What happens to EU derived employment law on Brexit?
Some really important employment rights are derived from EU legislation and/or EU case law.
These rights include for example:
- Working time e.g. holiday, breaks and working week;
- Agency workers; and
- Health and safety.
What will happen to this legislation on Brexit?
Brexit will either be no deal which means no transition period and from 11pm on 29th March 2019 a sudden break from the EU; or a deal which will mean a transition period and Brexit would take effect on 31st December 2020 rather than immediately on
29th March 2019.
Regardless of whether there is a deal or not, the European Union (Withdrawal) Act 2018 (EUWA) EUWA means that workers will still have the rights that are derived from EU law.
1.Primary UK legislation e.g. the Equality Act 2010 (discrimination legislation) and would need to be repealed before changed;
2.Secondary legislation (e.g. TUPE) which will be enshrined into UK law under EUWA; and
3.EU case law which will be converted into UK law under EUWA.

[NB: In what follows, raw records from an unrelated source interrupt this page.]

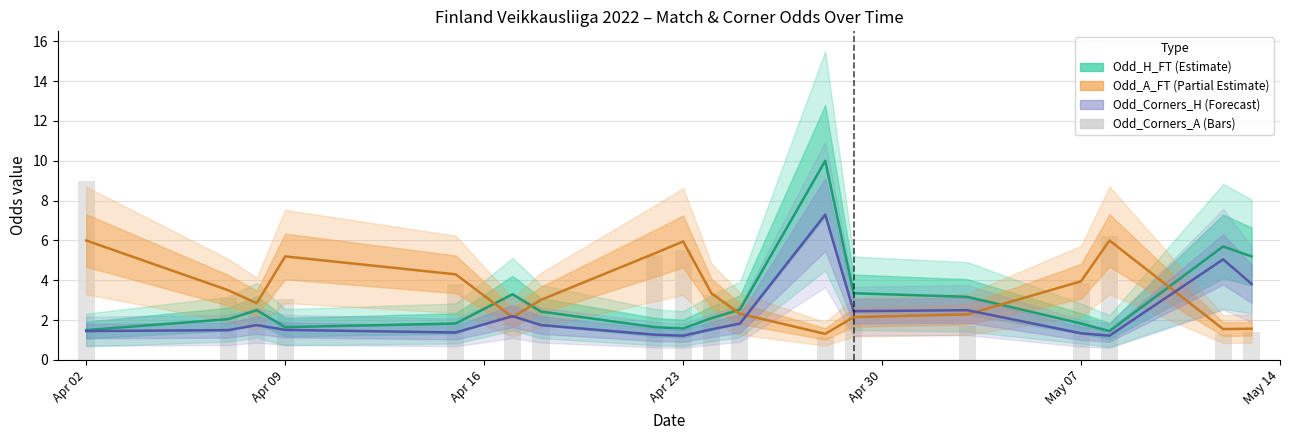

How many bars are there in total?

18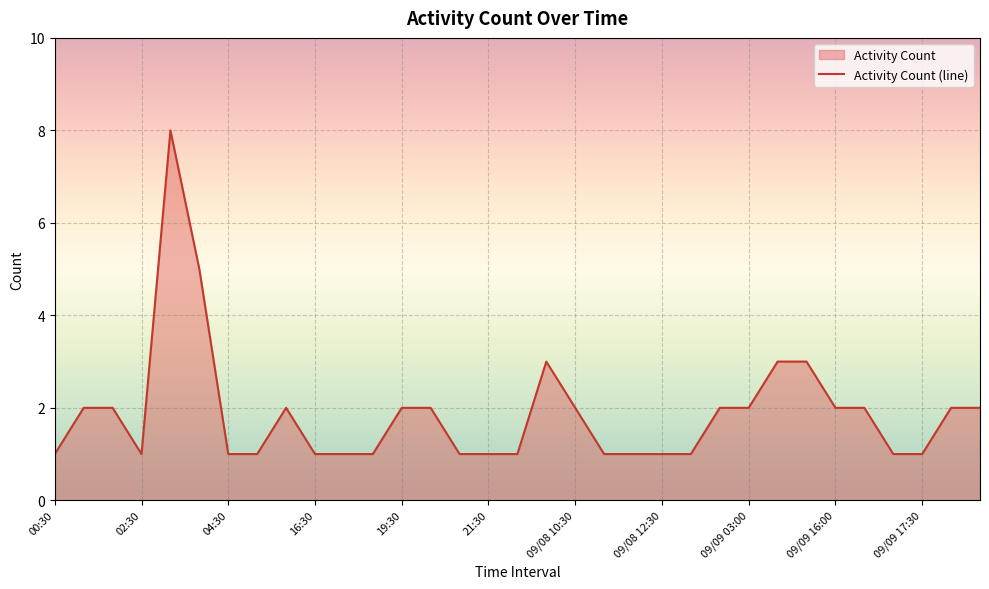

Which has a higher value, 04:30 or 19:30?

19:30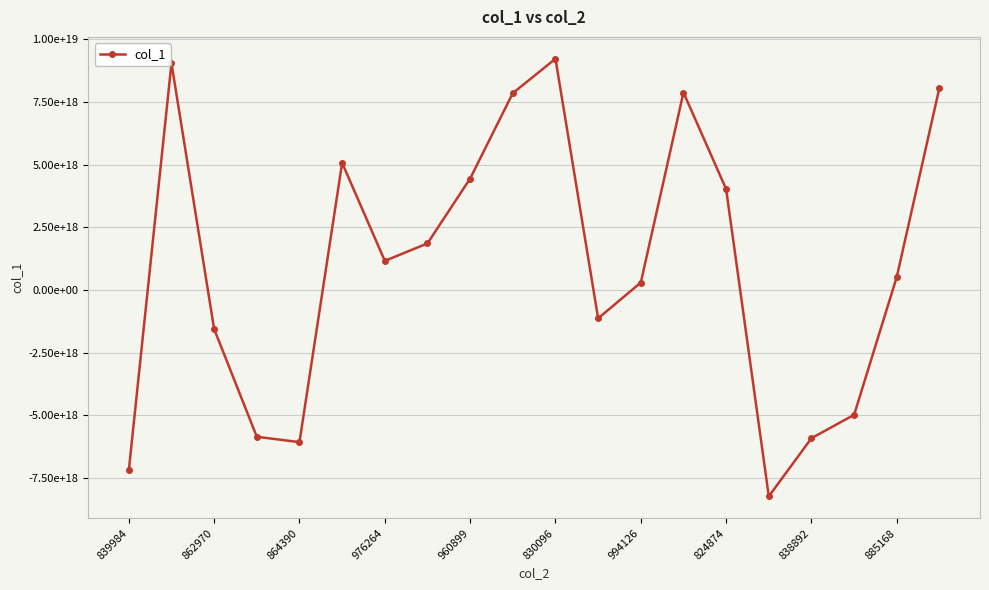

Reading right to left, transcribe all the data shown in this chart.

8070936183159915520	527476517524313856	-4972721060461697024	-5905718164386720768	-8223721633035648000	4025337040040548352	7875261963783974912	299537837314587008	-1128642940829712000	9221200235047754752	7850410416003170304	4446222619100807168	1860081430652943104	1164117917388173056	5070674687176950784	-6062769029172296704	-5848477514604957696	-1553843818384735744	9042314563140219904	-7191178505800873984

For the time being the substance of the EU derived employment legislation will be unchanged. However, it may be that in the future (not too distant if “no deal” or in 2021 if there is a deal and transition period) that some of the EU derived rights may be tweaked. For example, there has been tension between employers and employees over EU holiday pay cases and this is something which might be looked at in the future.